Constitution, Schmonstitution — The Law Is What I Say It Is

The health care debate has illuminated how little regard many members of Congress have for the U.S. Constitution.

First, Rep. Alcee Hastings (D-FL) said, “There ain’t no rules here… When the deal goes down … we make ‘em up as we go along.

Then, House Judiciary Committee chairman John Conyers (D-MI) claimed that the Constitution’s non-existent “Good and Welfare clause” grants Congress the power to compel Americans to purchase health insurance.

Now, Rep. Phil Hare (D-IL) admits he doesn’t really care whether the Constitution grants Congress that power:

Off-camera: Where in the Constitution…

Rep. Hare: I don’t worry about the Constitution on this, to be honest.

Off-camera: [Laughter.] Jackpot, brother.

Rep. Hare: What I care more about — I care more about the people that are dying every day that don’t have health insurance.

Off-camera: You care more about that than the U.S. Constitution that you swore to uphold!

Rep. Hare: I believe that it says we have the right to life, liberty, and the pursuit of happiness.  Now you tell me…

Off-camera: That’s the Declaration of Independence.

Rep. Hare: It doesn’t matter to me.

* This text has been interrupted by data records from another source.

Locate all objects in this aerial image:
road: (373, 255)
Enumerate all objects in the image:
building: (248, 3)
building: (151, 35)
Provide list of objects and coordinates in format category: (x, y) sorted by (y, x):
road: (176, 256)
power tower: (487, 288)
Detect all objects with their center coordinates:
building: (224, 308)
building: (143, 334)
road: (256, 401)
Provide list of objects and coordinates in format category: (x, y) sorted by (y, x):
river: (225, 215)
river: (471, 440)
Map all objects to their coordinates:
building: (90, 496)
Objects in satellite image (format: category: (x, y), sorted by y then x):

Either one…

[Lots of childish sniping.]

Off-camera: Where in the Constitution does it give you the authority to…

Rep. Hare: I don’t know.  I don’t know.

Off-camera: That’s what I thought.

Of course, that doesn’t really capture how annoying both the congressman and his interrogators are.  So here’s the video:

Rep. Hare is channeling Chicken Little: because the sky is falling, we don’t have time to worry about the Constitution’s restraints on congressional power.  We all know how that story ends.  Indeed, true to the fable, there’s no convincing evidence that Rep. Hare’s solution would save the lives he thinks it would save, and it could even cost lives in the long run.  (Fun fact: Wikipedia reports that in early versions of the fable, Chicken Little is actually a hare.)

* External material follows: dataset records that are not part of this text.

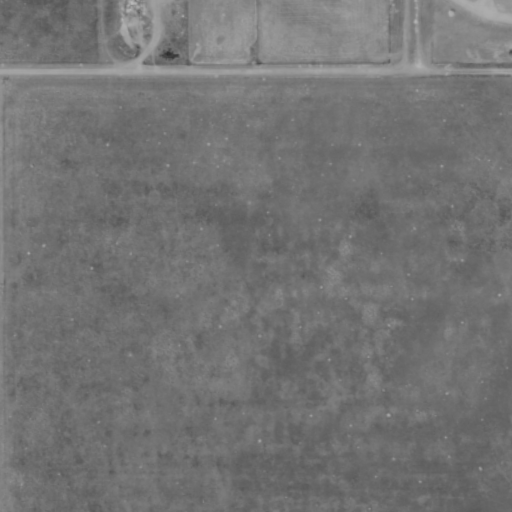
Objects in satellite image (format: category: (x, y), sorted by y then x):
road: (414, 34)
road: (256, 69)
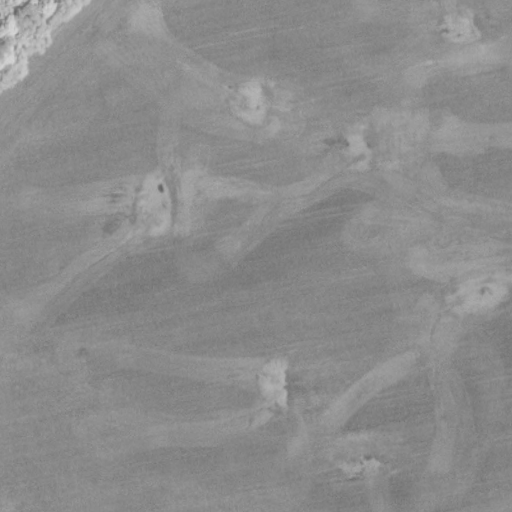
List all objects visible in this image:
road: (38, 39)
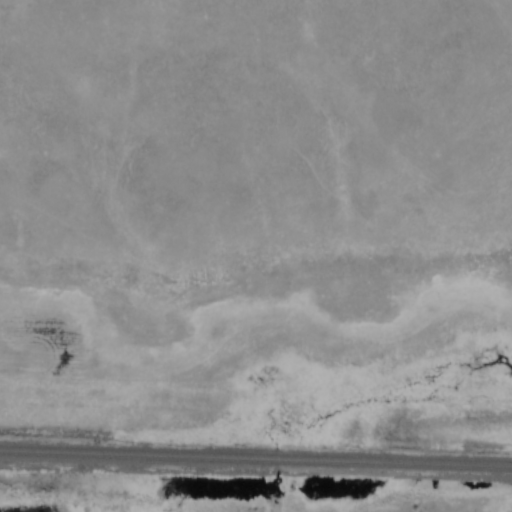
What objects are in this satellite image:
railway: (256, 455)
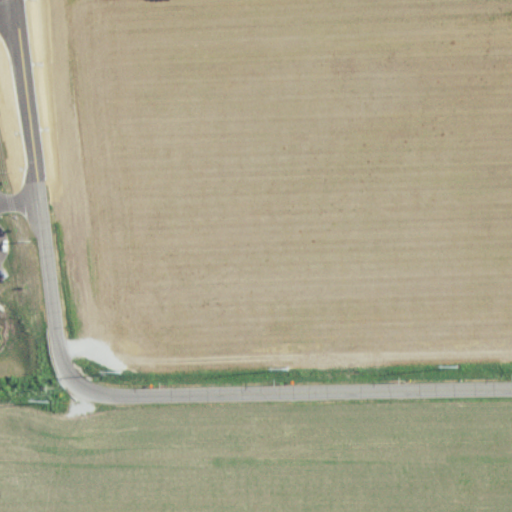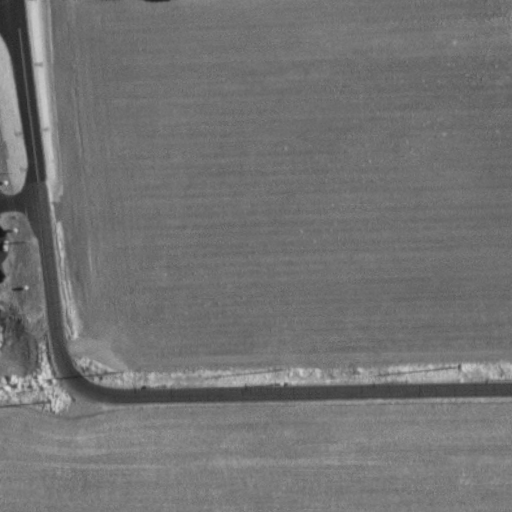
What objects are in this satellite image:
road: (19, 196)
road: (98, 391)
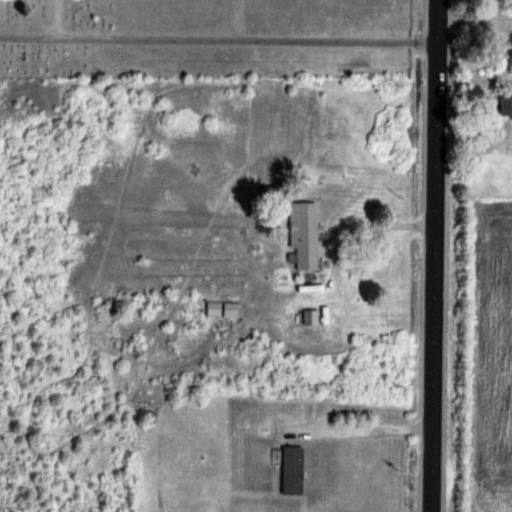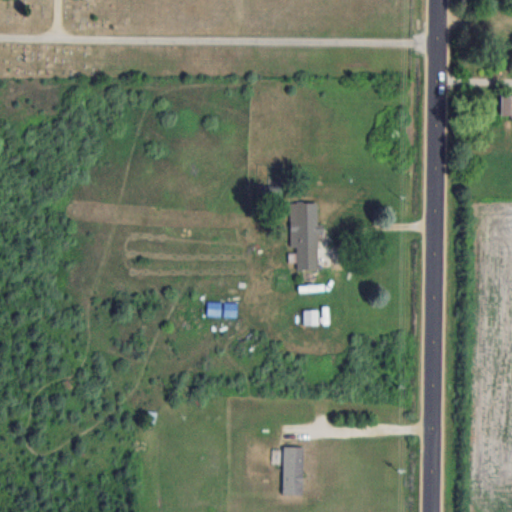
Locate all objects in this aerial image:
park: (206, 37)
building: (506, 103)
building: (304, 233)
road: (433, 256)
road: (363, 429)
building: (292, 468)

In addition to brushing up on their Chicken Little, Rep. Hare and his colleagues might want to rent A Man for All Seasons to remind themselves why it’s important to pay attention to what the law actually says:

Sir Thomas More: What would you do? Cut a great road through the law to get after the Devil?

William Roper: Yes, I’d cut down every law in England to do that!

Sir Thomas More: Oh? And when the last law was down, and the Devil turned ‘round on you, where would you hide, Roper, the laws all being flat? This country is planted thick with laws, from coast to coast, Man’s laws, not God’s! And if you cut them down, and you’re just the man to do it, do you really think you could stand upright in the winds that would blow then? Yes, I’d give the Devil benefit of law, for my own safety’s sake!